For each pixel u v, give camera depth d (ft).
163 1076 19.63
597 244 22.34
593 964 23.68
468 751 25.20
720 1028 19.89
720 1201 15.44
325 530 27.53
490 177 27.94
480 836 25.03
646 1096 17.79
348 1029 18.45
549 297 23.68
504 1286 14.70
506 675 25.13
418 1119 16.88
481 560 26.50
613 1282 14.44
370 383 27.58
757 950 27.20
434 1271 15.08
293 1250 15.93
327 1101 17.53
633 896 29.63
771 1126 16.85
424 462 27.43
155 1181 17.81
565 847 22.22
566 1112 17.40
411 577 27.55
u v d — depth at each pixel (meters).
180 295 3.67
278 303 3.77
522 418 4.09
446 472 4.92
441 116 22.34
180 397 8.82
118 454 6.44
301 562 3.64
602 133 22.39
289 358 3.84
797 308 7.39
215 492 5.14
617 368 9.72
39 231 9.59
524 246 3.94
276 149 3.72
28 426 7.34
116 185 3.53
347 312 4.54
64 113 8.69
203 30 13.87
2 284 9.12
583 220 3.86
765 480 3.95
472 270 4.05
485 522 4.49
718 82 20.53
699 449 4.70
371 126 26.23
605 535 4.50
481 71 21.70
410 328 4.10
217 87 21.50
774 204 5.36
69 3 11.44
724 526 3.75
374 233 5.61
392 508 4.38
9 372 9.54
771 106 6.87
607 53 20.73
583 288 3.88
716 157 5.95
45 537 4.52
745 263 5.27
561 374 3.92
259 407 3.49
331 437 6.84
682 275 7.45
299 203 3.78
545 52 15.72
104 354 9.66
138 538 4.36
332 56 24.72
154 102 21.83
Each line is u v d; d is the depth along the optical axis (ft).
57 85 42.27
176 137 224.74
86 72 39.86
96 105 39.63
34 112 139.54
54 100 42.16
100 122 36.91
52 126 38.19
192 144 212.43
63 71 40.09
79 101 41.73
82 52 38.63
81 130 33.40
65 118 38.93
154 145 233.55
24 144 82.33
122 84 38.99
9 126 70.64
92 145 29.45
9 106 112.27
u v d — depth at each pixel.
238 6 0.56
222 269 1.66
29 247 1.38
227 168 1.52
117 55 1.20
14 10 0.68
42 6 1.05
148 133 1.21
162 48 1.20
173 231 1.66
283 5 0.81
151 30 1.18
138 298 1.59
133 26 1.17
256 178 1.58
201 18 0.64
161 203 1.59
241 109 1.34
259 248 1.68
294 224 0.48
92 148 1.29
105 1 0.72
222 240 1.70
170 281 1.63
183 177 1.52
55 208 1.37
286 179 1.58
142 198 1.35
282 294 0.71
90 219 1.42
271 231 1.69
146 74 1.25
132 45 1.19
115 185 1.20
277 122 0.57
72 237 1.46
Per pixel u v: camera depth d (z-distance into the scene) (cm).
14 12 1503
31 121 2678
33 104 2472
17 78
◆ ◆ ◆
Without altering a single word, transcribe the entries above.

- **ANSWER SECTION**:
For each pixel u v, give camera depth d (ft).
163 1076 19.63
597 244 22.34
593 964 23.68
468 751 25.20
720 1028 19.89
720 1201 15.44
325 530 27.53
490 177 27.94
480 836 25.03
646 1096 17.79
348 1029 18.45
549 297 23.68
504 1286 14.70
506 675 25.13
418 1119 16.88
481 560 26.50
613 1282 14.44
370 383 27.58
757 950 27.20
434 1271 15.08
293 1250 15.93
327 1101 17.53
633 896 29.63
771 1126 16.85
424 462 27.43
155 1181 17.81
565 847 22.22
566 1112 17.40
411 577 27.55
u v d — depth at each pixel (meters).
180 295 3.67
278 303 3.77
522 418 4.09
446 472 4.92
441 116 22.34
180 397 8.82
118 454 6.44
301 562 3.64
602 133 22.39
289 358 3.84
797 308 7.39
215 492 5.14
617 368 9.72
39 231 9.59
524 246 3.94
276 149 3.72
28 426 7.34
116 185 3.53
347 312 4.54
64 113 8.69
203 30 13.87
2 284 9.12
583 220 3.86
765 480 3.95
472 270 4.05
485 522 4.49
718 82 20.53
699 449 4.70
371 126 26.23
605 535 4.50
481 71 21.70
410 328 4.10
217 87 21.50
774 204 5.36
69 3 11.44
724 526 3.75
374 233 5.61
392 508 4.38
9 372 9.54
771 106 6.87
607 53 20.73
583 288 3.88
716 157 5.95
45 537 4.52
745 263 5.27
561 374 3.92
259 407 3.49
331 437 6.84
682 275 7.45
299 203 3.78
545 52 15.72
104 354 9.66
138 538 4.36
332 56 24.72
154 102 21.83
Each line is u v d; d is the depth along the optical axis (ft).
57 85 42.27
176 137 224.74
86 72 39.86
96 105 39.63
34 112 139.54
54 100 42.16
100 122 36.91
52 126 38.19
192 144 212.43
63 71 40.09
79 101 41.73
82 52 38.63
81 130 33.40
65 118 38.93
154 145 233.55
24 144 82.33
122 84 38.99
9 126 70.64
92 145 29.45
9 106 112.27
u v d — depth at each pixel.
238 6 0.56
222 269 1.66
29 247 1.38
227 168 1.52
117 55 1.20
14 10 0.68
42 6 1.05
148 133 1.21
162 48 1.20
173 231 1.66
283 5 0.81
151 30 1.18
138 298 1.59
133 26 1.17
256 178 1.58
201 18 0.64
161 203 1.59
241 109 1.34
259 248 1.68
294 224 0.48
92 148 1.29
105 1 0.72
222 240 1.70
170 281 1.63
183 177 1.52
55 208 1.37
286 179 1.58
142 198 1.35
282 294 0.71
90 219 1.42
271 231 1.69
146 74 1.25
132 45 1.19
115 185 1.20
277 122 0.57
72 237 1.46
Per pixel u v: camera depth d (z-distance into the scene) (cm).
14 12 1503
31 121 2678
33 104 2472
17 78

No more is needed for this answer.